People most at risk from coronavirus can be identified with a simple genetic check, health officials say
The Polish Health Ministry is planning to introduce a new type of screening for coronavirus after a gene was discovered that determines the likelihood of a patient suffering from severe or fatal Covid-19.
People most at risk of suffering the severest effects or even dying of coronavirus can be identified using a genetic test, health officials in Poland revealed this week. The study that resulted in the discovery was supported by the country’s Ministry of Health and Medical Research Agency, and involved around 1,500 patients with Covid-19. Researchers from the Medical University of Bialystok identified a gene in chromosome 3 that significantly influences how badly the virus will affect an individual.
“After more than a year and a half of work, it was possible to identify a gene responsible for a predisposition to becoming seriously ill [with Covid],” Health Minister Adam Niedzielski said at a press conference on Thursday.
The findings will now be applied to help identify patients at increased risk from the virus when or even before they contract the infection.

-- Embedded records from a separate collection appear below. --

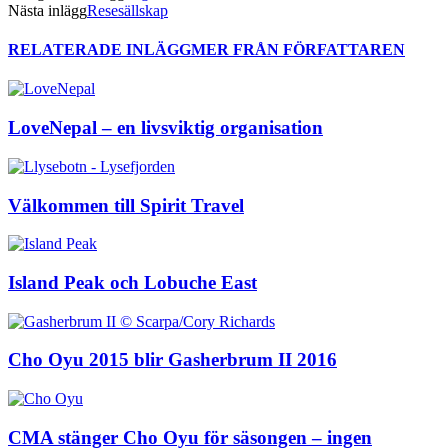
Nästa inlägg
Resesällskap
RELATERADE INLÄGG
MER FRÅN FÖRFATTAREN
LoveNepal – en livsviktig organisation
Välkommen till Spirit Travel
Island Peak och Lobuche East
Cho Oyu 2015 blir Gasherbrum II 2016
CMA stänger Cho Oyu för säsongen – ingen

The Health Ministry plans to develop and launch a “relatively simple” and quick genetic test that can be performed alongside PCR screening within a few months.

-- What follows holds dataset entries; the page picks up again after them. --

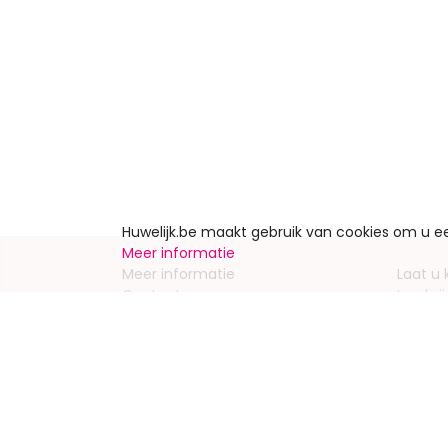
Huwelijk.be maakt gebruik van cookies om u 
Meer informatie
Meer informatie
Laat u
Contacteer ons
Inschrij
Wie zijn wij ?
Advert
Jobs en stages
Partners
Wettelijke vermeldingen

It could also be implemented around the world to help people with apparent genetic preconditions, Polish officials said.
“This is a step towards personalized medicine, which is the medicine of the future – when, knowing our genome, we will know what harm to expect when it comes to our health,” Joanna Zajkowska, a professor at the University of Bialystok, told Polish Radio.
If at least one version of the gene is present in the chromosome, a patient is more than twice as likely to suffer the worst effects of Covid-19 or die, according to the study of genetic individual susceptibility led by Marcin Moniuszko and Miroslaw Kwasniewski. The gene is the fourth-most-important factor responsible for acute disease, and is said to be an even more important risk factor than comorbidity. It comes after age, obesity and gender (men are believed to suffer from Covid worse than women), according to the study.
The gene is present in around every 10th person in Europe, while in India the rate is almost three times higher, with some 27% of the population being genetically prone to severe Covid. In Poland, where the death rate from the virus is higher than the EU average, around 14% of the population carry the gene.
“From the beginning of the pandemic, we have been trying to understand why, even among people of similar age, some are infected asymptomatically while others fight for their lives,” said a spokesman for the university. “Thanks to the research, we are getting closer to understanding this phenomenon.”
The Polish study is not the first to suggest correlation between certain genetic factors and patients’ reactions to Covid-19. A genome-wide analysis of Italians and Spaniards in 2020 studied blood types and a chromosome 3 gene cluster in association with respiratory failure caused by coronavirus. Extreme susceptibility to severe illness was found in persons with certain DNA markers, while the study also showed that people with type A-positive blood are at higher risk of respiratory failure from Covid.
Other research from Germany also detected correlation between a gene cluster on the same chromosome and the risk of severe infection. A mutation which helps fight off RNA viruses, inherited by some people from our Neanderthal ancestors, has been found.